# [Your instructions]
An exact copy of the lines from the one containing "- [QRExfiltrate - Tool" through the last line below is required; include both of those lines and no others.
Start of Records for this exercise
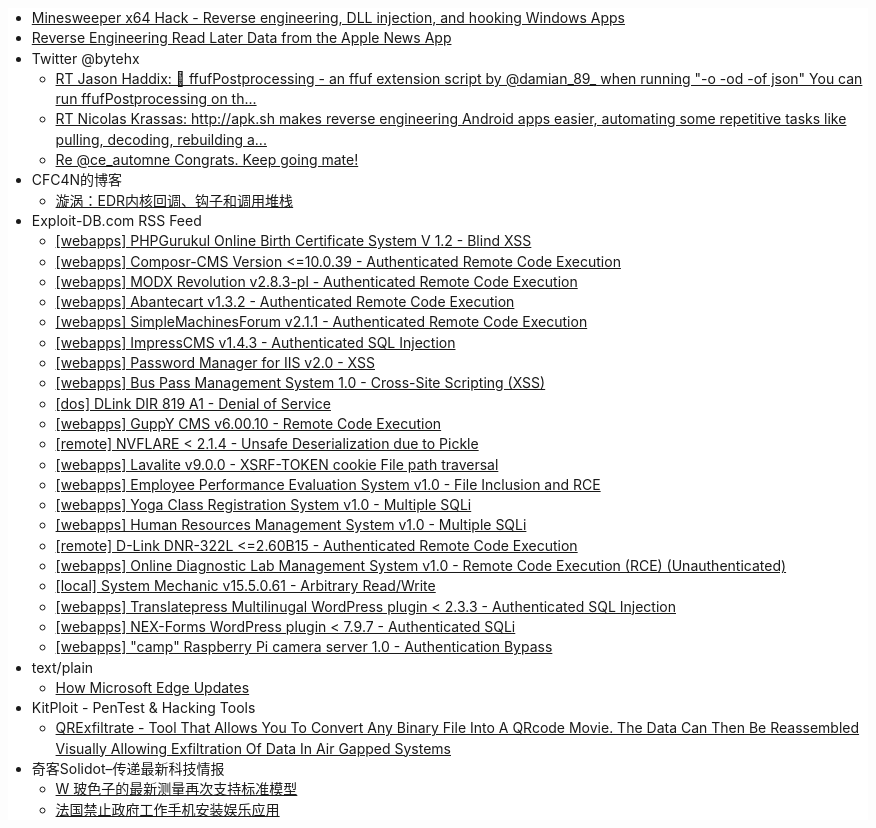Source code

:   - [Minesweeper x64 Hack - Reverse engineering, DLL injection, and hooking Windows Apps](https://www.reddit.com/r/ReverseEngineering/comments/121zntq/minesweeper_x64_hack_reverse_engineering_dll/)
  - [Reverse Engineering Read Later Data from the Apple News App](https://www.reddit.com/r/ReverseEngineering/comments/121dc8q/reverse_engineering_read_later_data_from_the/)
- Twitter @bytehx
  - [RT Jason Haddix: 🚀 ffufPostprocessing - an ffuf extension script by @damian_89_ when running "-o -od -of json" You can run ffufPostprocessing on th...](https://twitter.com/Jhaddix/status/1639659974367256577)
  - [RT Nicolas Krassas: http://apk.sh makes reverse engineering Android apps easier, automating some repetitive tasks like pulling, decoding, rebuilding a...](https://twitter.com/Dinosn/status/1639507649380118529)
  - [Re @ce_automne Congrats. Keep going mate!](https://twitter.com/bytehx343/status/1639483818238447617)
- CFC4N的博客
  - [漩涡：EDR内核回调、钩子和调用堆栈](https://www.cnxct.com/maelstrom-edr-kernel-callbacks-hooks-and-callstacks/)
- Exploit-DB.com RSS Feed
  - [[webapps] PHPGurukul Online Birth Certificate System V 1.2 - Blind XSS](https://www.exploit-db.com/exploits/51061)
  - [[webapps] Composr-CMS Version <=10.0.39 - Authenticated Remote Code Execution](https://www.exploit-db.com/exploits/51060)
  - [[webapps] MODX Revolution v2.8.3-pl - Authenticated Remote Code Execution](https://www.exploit-db.com/exploits/51059)
  - [[webapps] Abantecart v1.3.2 - Authenticated Remote Code Execution](https://www.exploit-db.com/exploits/51058)
  - [[webapps] SimpleMachinesForum v2.1.1 - Authenticated Remote Code Execution](https://www.exploit-db.com/exploits/51057)
  - [[webapps] ImpressCMS v1.4.3 - Authenticated SQL Injection](https://www.exploit-db.com/exploits/51056)
  - [[webapps] Password Manager for IIS v2.0 - XSS](https://www.exploit-db.com/exploits/51055)
  - [[webapps] Bus Pass Management System 1.0 - Cross-Site Scripting (XSS)](https://www.exploit-db.com/exploits/51054)
  - [[dos] DLink DIR 819 A1 - Denial of Service](https://www.exploit-db.com/exploits/51053)
  - [[webapps] GuppY CMS v6.00.10 - Remote Code Execution](https://www.exploit-db.com/exploits/51052)
  - [[remote] NVFLARE < 2.1.4 - Unsafe Deserialization due to Pickle](https://www.exploit-db.com/exploits/51051)
  - [[webapps] Lavalite v9.0.0 - XSRF-TOKEN cookie File path traversal](https://www.exploit-db.com/exploits/51050)
  - [[webapps] Employee Performance Evaluation System v1.0 - File Inclusion and RCE](https://www.exploit-db.com/exploits/51049)
  - [[webapps] Yoga Class Registration System v1.0 - Multiple SQLi](https://www.exploit-db.com/exploits/51048)
  - [[webapps] Human Resources Management System v1.0 - Multiple SQLi](https://www.exploit-db.com/exploits/51047)
  - [[remote] D-Link DNR-322L <=2.60B15 - Authenticated Remote Code Execution](https://www.exploit-db.com/exploits/51046)
  - [[webapps] Online Diagnostic Lab Management System v1.0 - Remote Code Execution (RCE) (Unauthenticated)](https://www.exploit-db.com/exploits/51045)
  - [[local] System Mechanic v15.5.0.61 - Arbitrary Read/Write](https://www.exploit-db.com/exploits/51044)
  - [[webapps] Translatepress Multilinugal WordPress plugin < 2.3.3 - Authenticated SQL Injection](https://www.exploit-db.com/exploits/51043)
  - [[webapps] NEX-Forms WordPress plugin < 7.9.7 - Authenticated SQLi](https://www.exploit-db.com/exploits/51042)
  - [[webapps] "camp" Raspberry Pi camera server 1.0 -  Authentication Bypass](https://www.exploit-db.com/exploits/51041)
- text/plain
  - [How Microsoft Edge Updates](https://textslashplain.com/2023/03/25/how-microsoft-edge-updates/)
- KitPloit - PenTest & Hacking Tools
  - [QRExfiltrate - Tool That Allows You To Convert Any Binary File Into A QRcode Movie. The Data Can Then Be Reassembled Visually Allowing Exfiltration Of Data In Air Gapped Systems](http://www.kitploit.com/2023/03/qrexfiltrate-tool-that-allows-you-to.html)
- 奇客Solidot–传递最新科技情报
  - [W 玻色子的最新测量再次支持标准模型](https://www.solidot.org/story?sid=74491)
  - [法国禁止政府工作手机安装娱乐应用](https://www.solidot.org/story?sid=74490)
End of Records for this exercise
# [Solution below]
  - [QRExfiltrate - Tool That Allows You To Convert Any Binary File Into A QRcode Movie. The Data Can Then Be Reassembled Visually Allowing Exfiltration Of Data In Air Gapped Systems](http://www.kitploit.com/2023/03/qrexfiltrate-tool-that-allows-you-to.html)
- 奇客Solidot–传递最新科技情报
  - [W 玻色子的最新测量再次支持标准模型](https://www.solidot.org/story?sid=74491)
  - [法国禁止政府工作手机安装娱乐应用](https://www.solidot.org/story?sid=74490)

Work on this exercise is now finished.